Showing posts with label Russian challenge. Show all posts
Showing posts with label Russian challenge. Show all posts

Thursday, January 24, 2008

The challenge of challenges

I'm wondering how to write about Lermontov's A Hero of Our Time for the Russian Reading Challenge. It's harder than I had expected. Here, my audience is, who am I kidding, myself, although a few friendly folk stop by now and then. Who is the audience at the Russian challenge? What do they want to know?

The challenges are funny things. They're mostly, I guess, motivators. A lot of the Russian readers are going after War and Peace, and the challenge can help prod them along. For others, the most useful function may be providing lists. I'm thinking of the African challenge, or the recent Japanese challenge. Don't know what to read, or where to look? Look here.

I am reluctant to join too many challenges. Even quite logical ones - here's a 19th Century Women Writers challenge. Perfect for Wuthering Expectations, at least for the Wuthering part. As is the challenge to read long books. The Classical Bookworm wants us to read about natural history. She's right, we should, and in fact I just finished a literally wonderful book about the deep sea, The Deep, edited by Claire Nouvian. That fellow over on the left is an actual, existing animal, a dumbo octopus.

I'll be checking in to all of these challenges over the next year, to see what people read, and to see how they write for each other. To see what sort of conversations develop. I don't see how any sort of discussion can get going if everyone is reading different books, but who knows. It will all be new to me.

Wednesday, December 5, 2007

My list of books for the Russian Reading Challenge

Dead Souls and The Overcoat, Nikolai Gogol

A Hero for Our Time, Lermontov

Poor Folk and The Double, Fyodor Dostoevsky

The challenge is to read 4 Russian-related works within a year. Most people are using it as a goad to read War and Peace and Karamazov and other tomes. I'm providing an alternative example.

The challenges are a curious part of book blog subculture. Another way for people to organize their reading. Book bloggers are not the sorts of people who pick up whatever book is around. They're list-makers.
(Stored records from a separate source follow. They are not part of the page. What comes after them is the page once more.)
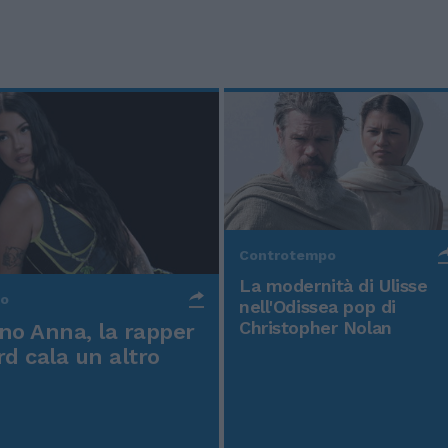
Controtempo
La modernità di Ulisse
po
nell'Odissea pop di
Christopher Nolan
o Anna, la rapper
rd cala un altro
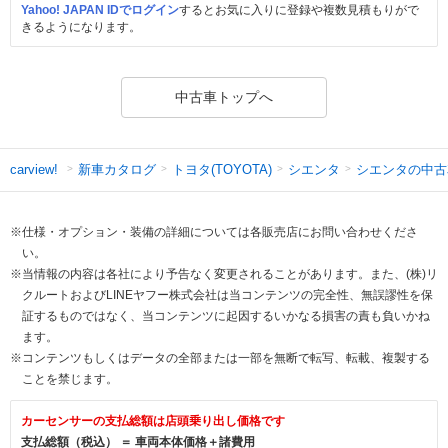
Yahoo! JAPAN IDでログイン
するとお気に入りに登録や複数見積もりがで
きるようになります。
中古車トップへ
新車カタログ
トヨタ(TOYOTA)
シエンタ
シエンタの中古
carview!
※仕様・オプション・装備の詳細については各販売店にお問い合わせくださ
い。
※当情報の内容は各社により予告なく変更されることがあります。また、(株)リ
クルートおよびLINEヤフー株式会社は当コンテンツの完全性、無誤謬性を保
証するものではなく、当コンテンツに起因するいかなる損害の責も負いかね
ます。
※コンテンツもしくはデータの全部または一部を無断で転写、転載、複製する
ことを禁じます。
カーセンサーの支払総額は店頭乗り出し価格です
支払総額（税込） ＝ 車両本体価格＋諸費用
Also posted at the Russian Reading Challenge.

Tuesday, November 13, 2007

Why so little love for the Germans?

Should I spend more time explaining why the German Romantics – the German 19th century, really – has had such bad luck in the English-speaking literary world? Or wondering why, not explaining, since I don’t know the answer.

There’s something strange about the tone of a lot of Romantic German fiction, something I do not know how to describe well. Sometimes it’s a sort of gentleness or serenity, even amidst the strangest events. I’m thinking of Adalbert Stifter here, or Goethe’s Elective Affinities, or some of Hoffmann’s fantasias. They all take place in a version of the real world that has been shifted, so that everything is just a little off. We are used to this in fantasy and horror stories, but in realistic stories many readers don’t know what to do. That’s a guess.
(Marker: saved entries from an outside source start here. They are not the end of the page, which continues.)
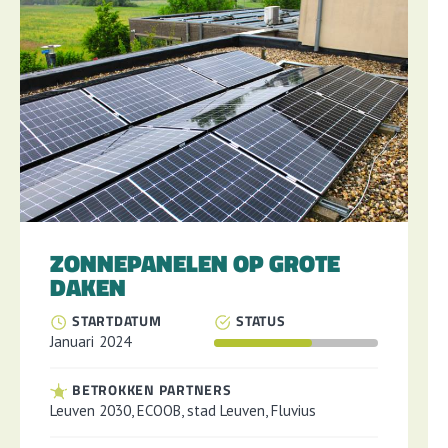
ZONNEPANELEN OP GROTE
DAKEN
STARTDATUM
STATUS
Januari
2024
BETROKKEN PARTNERS
Leuven 2030, ECOOB, stad Leuven, Fluvius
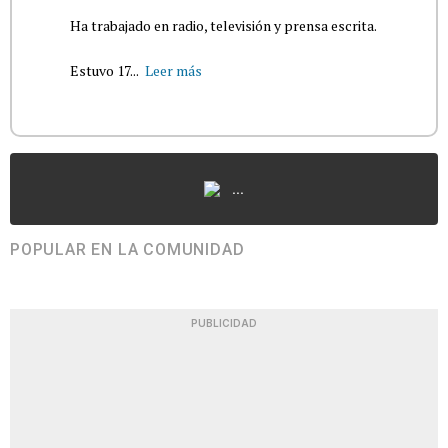
Ha trabajado en radio, televisión y prensa escrita.
Estuvo 17...
Leer más
...
POPULAR EN LA COMUNIDAD
PUBLICIDAD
A few German Romantics are really difficult to understand. The poets Novalis and Hölderlin, for example, or part 2 of Faust. Strangely, these really hard works are often as easy to find in English as more straightforward books by Storm or Keller or many others.

None of this explains the case of Fontane, who writes in a similar style to Flaubert and Turgenev. Effi Briest ought to be as well-known as Madame Bovary. Or how about Heinrich von Kleist, hard to take, but very much a modern writer.

I may be wrong. Penguin Classics keeps a number of these writers in print, which means that someone, somewhere is teaching them. Fontane, Hoffmann, Mörike, just recently a selection of Heine’s prose. Keeping up the good fight.

Compare the status (in America) of 19th century German literature with that of Russian literature. With some trepidation, I’m joining an internet reading challenge for Russian literature. Everyone want to use it as a goad to start or finish War and Peace, The Brothers Karamazov, that sort of thing. In a German challenge, the focus would be very different – some Goethe, sure, but more Mann, Musil, and Grass, not so much Green Henry or Wilhelm Meister.